Excusing versus forgiving

I am going to be quoting this essay by C. S. Lewis tomorrow during the teaching time.

The entire essay is well worth reading. Here is a short excerpt--

As regards my own sins it is a safe bet (though not a certainty) that the excuses are not really so good as I think; as regards other [person's'] sins against me it is a safe bet (though not a certainty) that the excuses are better than I think. One must therefore begin by attending to everything which may show that the other [person] was not so much to blame as we thought. But even if he [or she] is absolutely fully to blame we still have to forgive him [or her]; and even if ninety-nine per cent of his [or her] apparent guilt can be explained away by really good excuses, the problem of forgiveness begins with the one per cent of guilt that is left over.

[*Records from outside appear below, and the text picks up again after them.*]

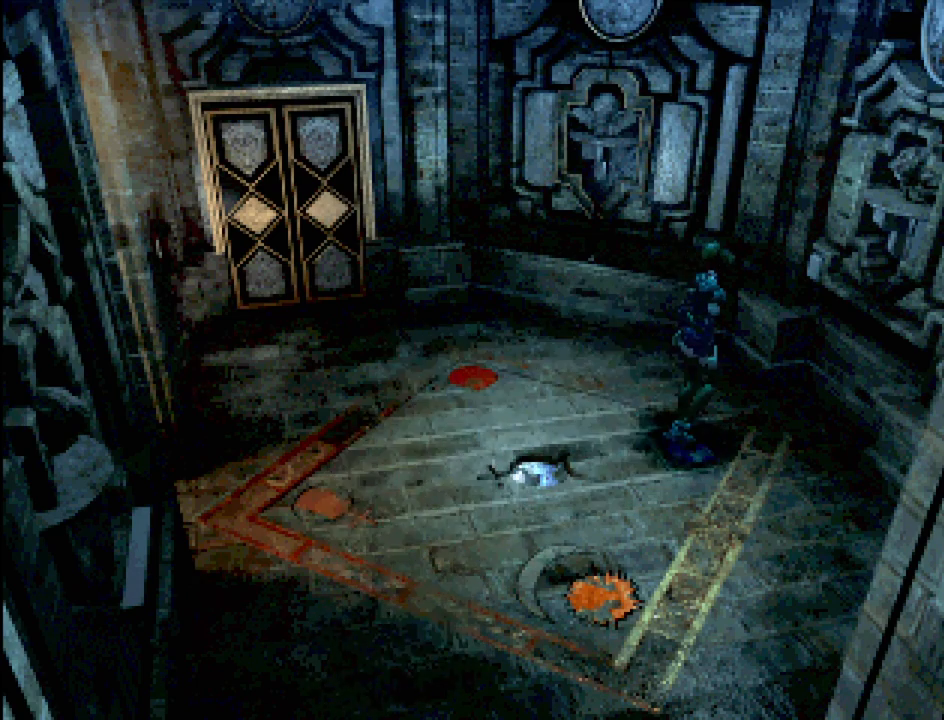
Gameplay with a controller (PlayStation layout); each line is a JSON object with the inputs held at the frame after it. "events" lists button and stick changes between this image and that frame as [ms after this image, input, new state], when the widget could be followed in between. Not read: CIRCLE L3 R3.
{"buttons": ["CROSS", "DPAD_LEFT"], "events": [[183, "DPAD_LEFT", "down"]]}
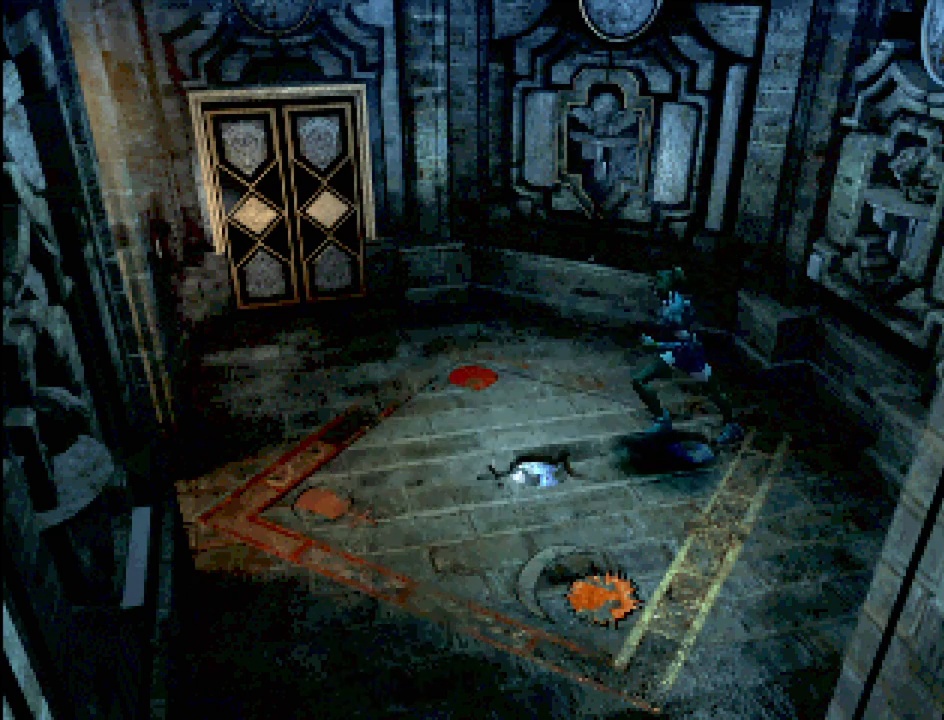
{"buttons": ["CROSS", "DPAD_LEFT"], "events": []}
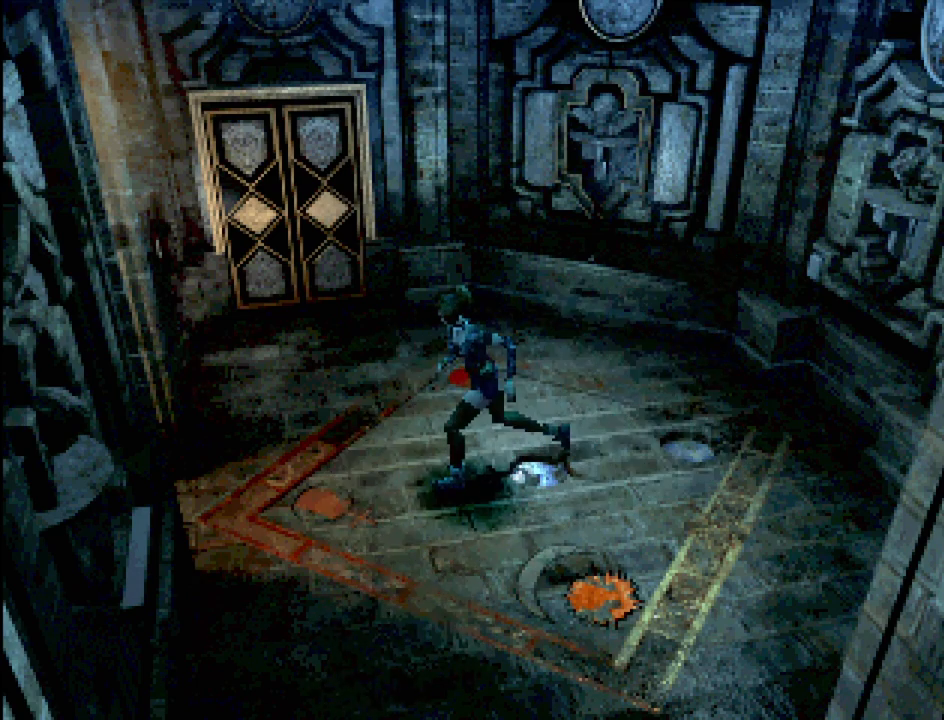
{"buttons": ["CROSS", "DPAD_LEFT"], "events": [[333, "DPAD_LEFT", "up"], [500, "DPAD_LEFT", "down"]]}
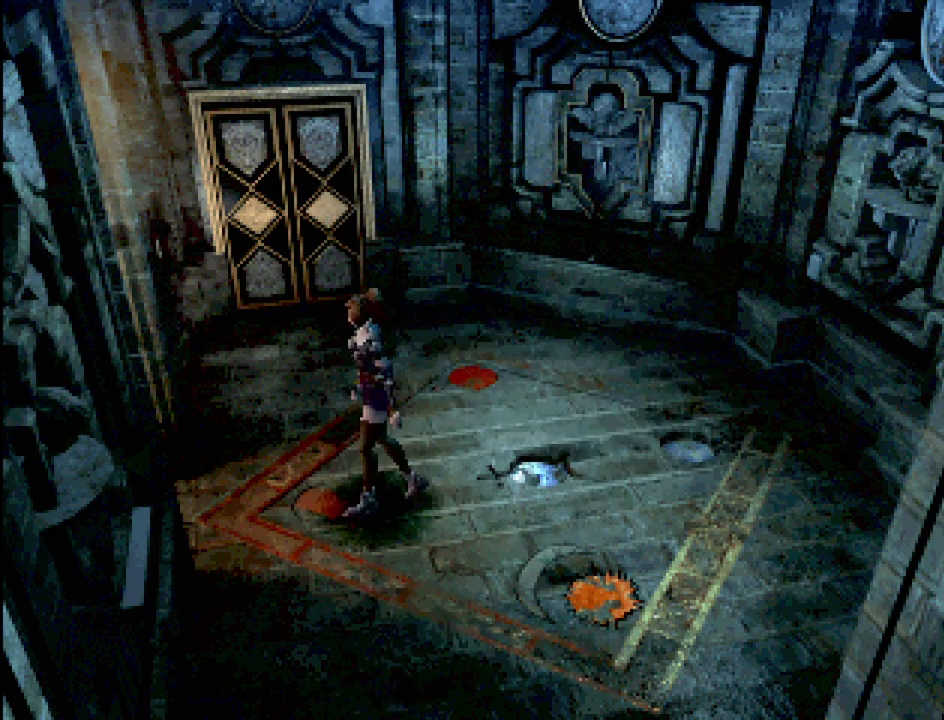
{"buttons": ["CROSS", "DPAD_LEFT"], "events": []}
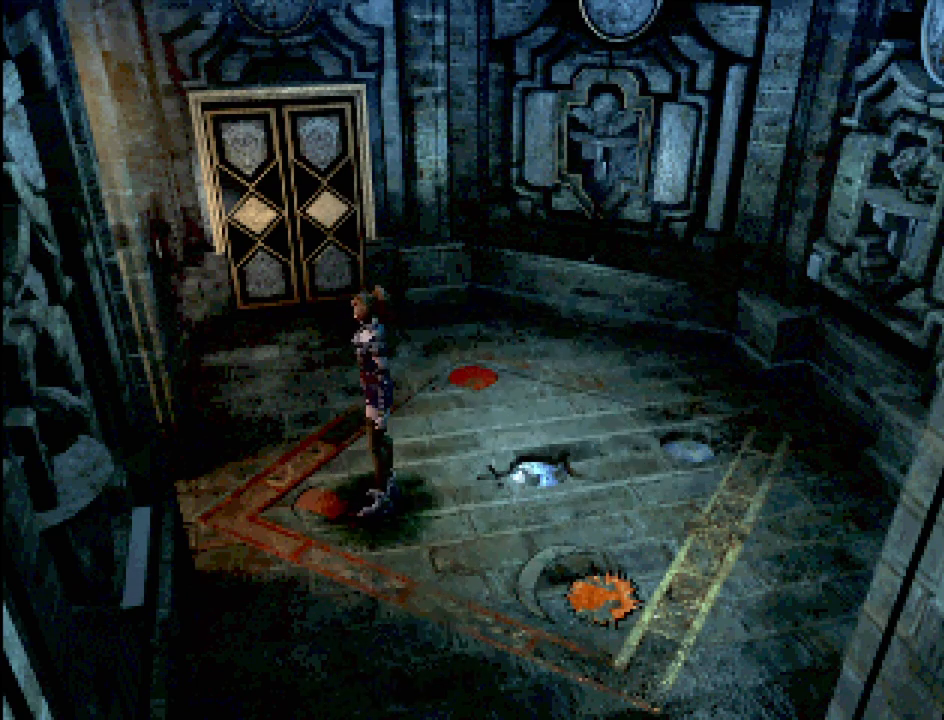
{"buttons": ["CROSS", "DPAD_LEFT"]}
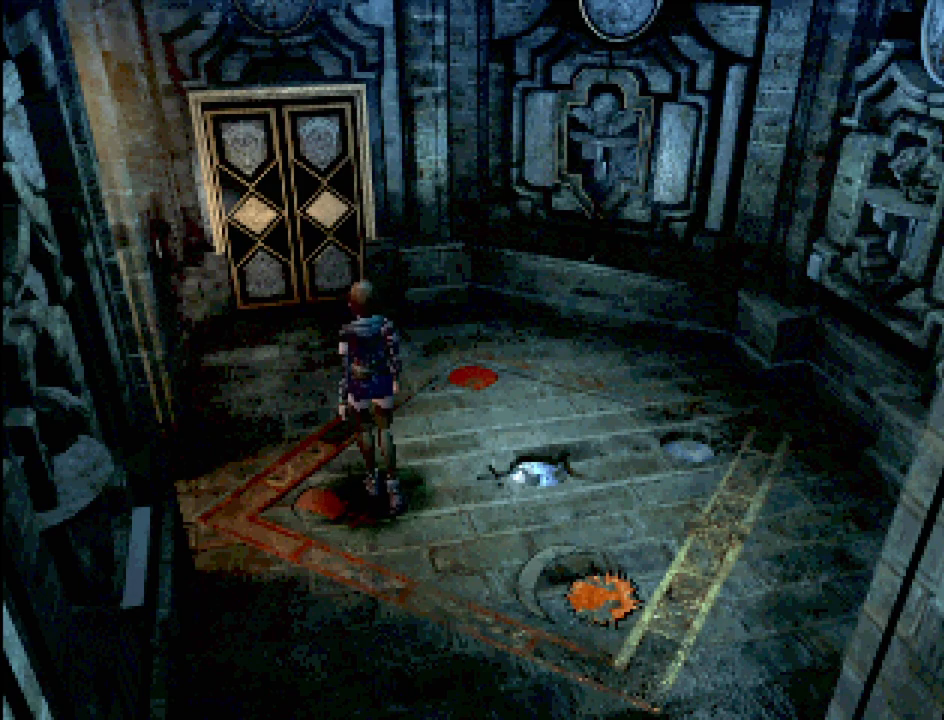
{"buttons": ["CROSS"], "events": [[117, "DPAD_DOWN", "down"], [300, "DPAD_LEFT", "up"], [417, "DPAD_DOWN", "up"]]}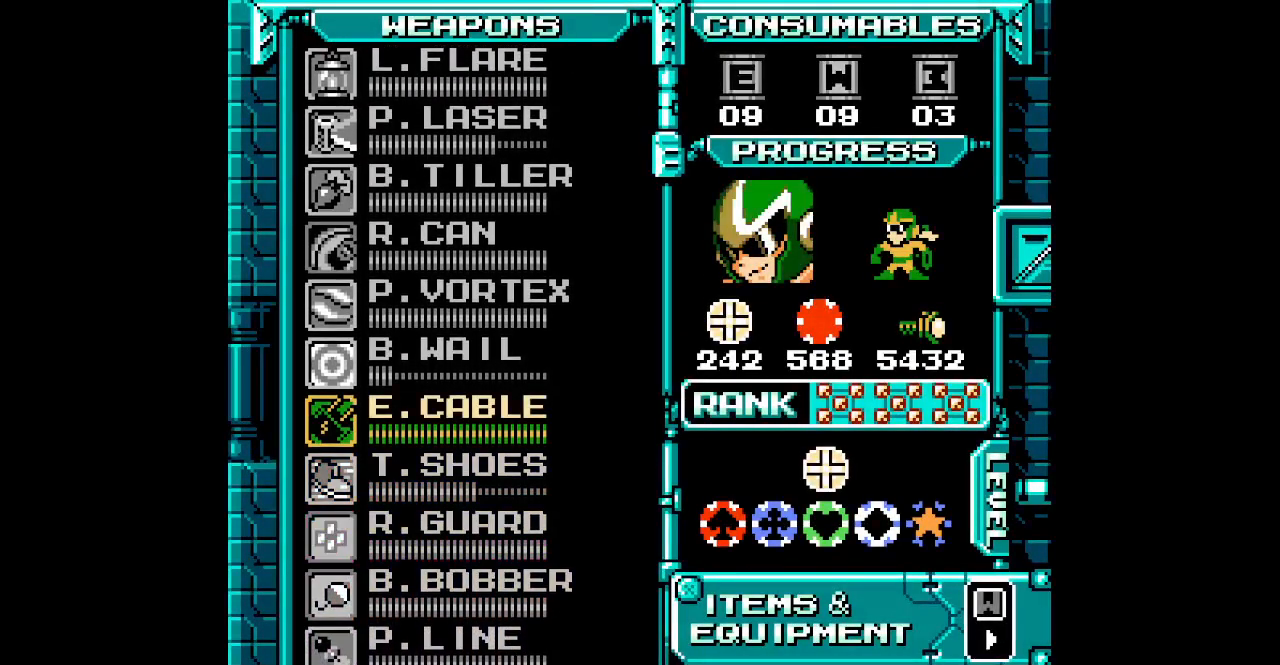
Gameplay with a controller; each line is a JSON object with the inputs held at the frame after it. "events" lists button and stick changes between this image and that frame as [ms after this image, input, new state], when the widget could be followed in between. Not read: A B CIRCLE CROSS DPAD_RIGHT HOME L2 L3 R2 R3 SELECT SQUARE START TRIANGLE X Y Z.
{"buttons": ["DPAD_UP"], "events": [[67, "DPAD_UP", "down"], [150, "DPAD_UP", "up"], [450, "DPAD_UP", "down"]]}
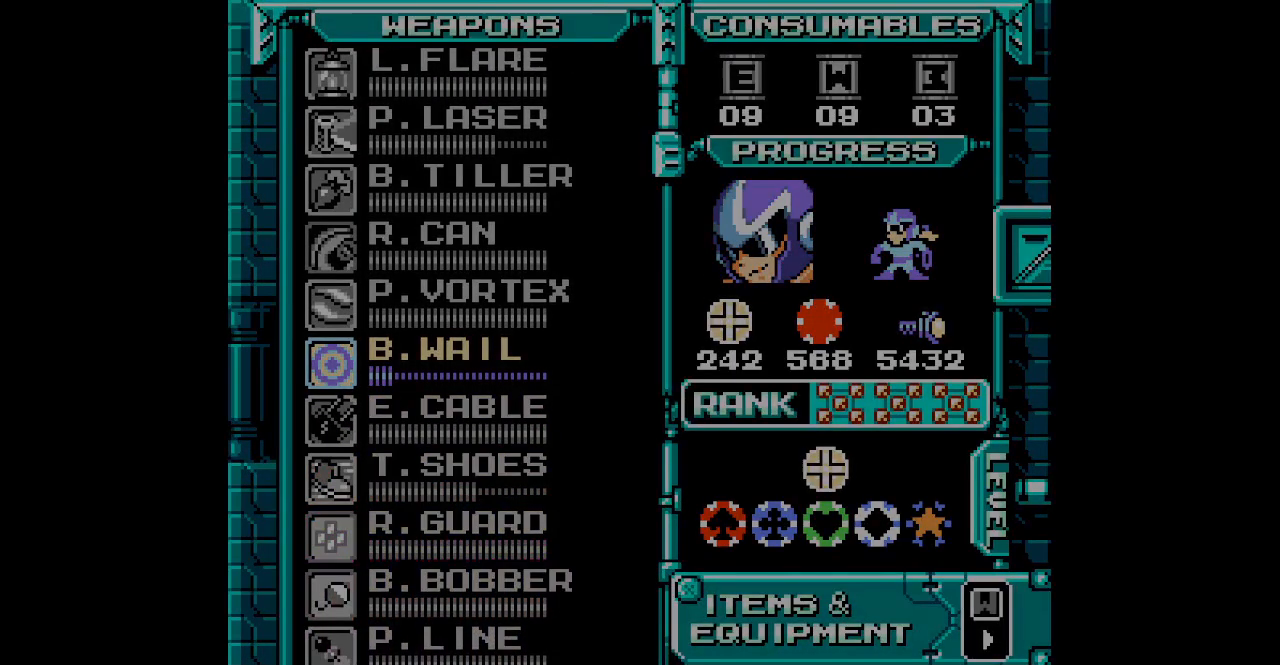
{"buttons": []}
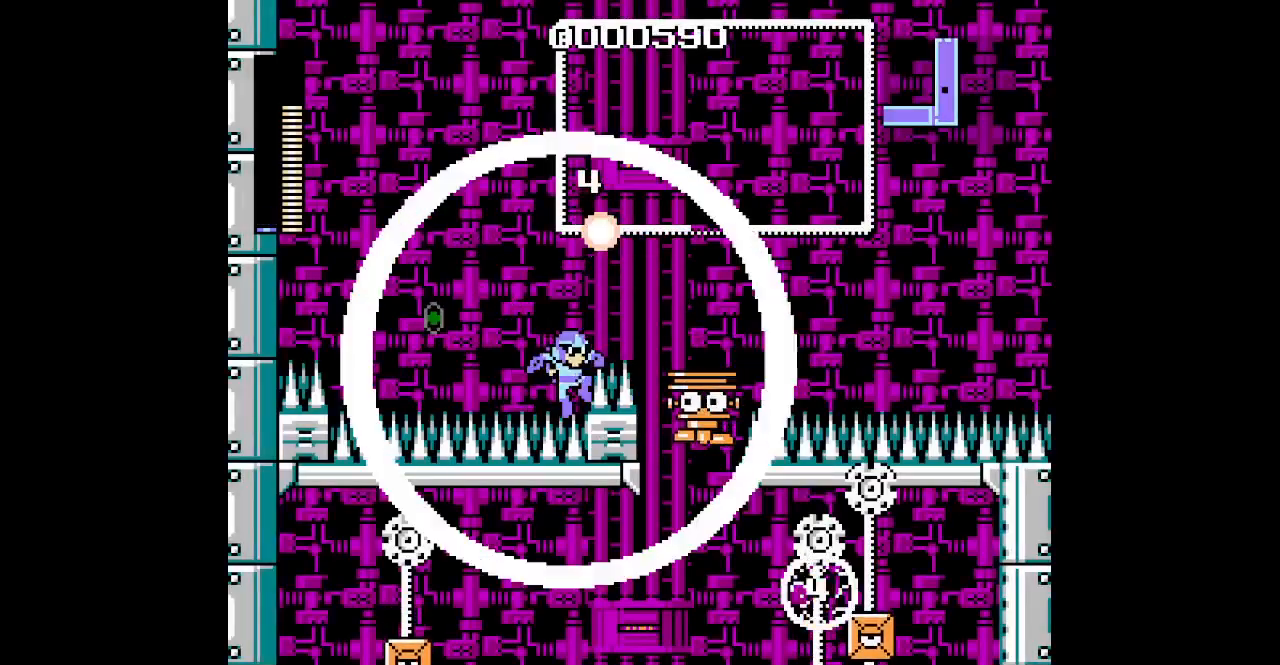
{"buttons": []}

To excuse, what can really produce good excuses is not Christian charity; it is only fairness. To be a Christian means to forgive the inexcusable, because God has forgiven the inexcusable in you.
Wow!

1 comment:

  1. A note regarding this that many Wesley Seminary graduates will recognize. Harold Chikes used to say, "Christians don't forgive and forget. Christians forgive and remember differently." While that speaks primarily to Lewis's "attending to everything which may show that the other person was not so much to blame as we thought," I certainly can see that, when something is inexcusable, we must "remember differently" in that we must remember what God has done for us.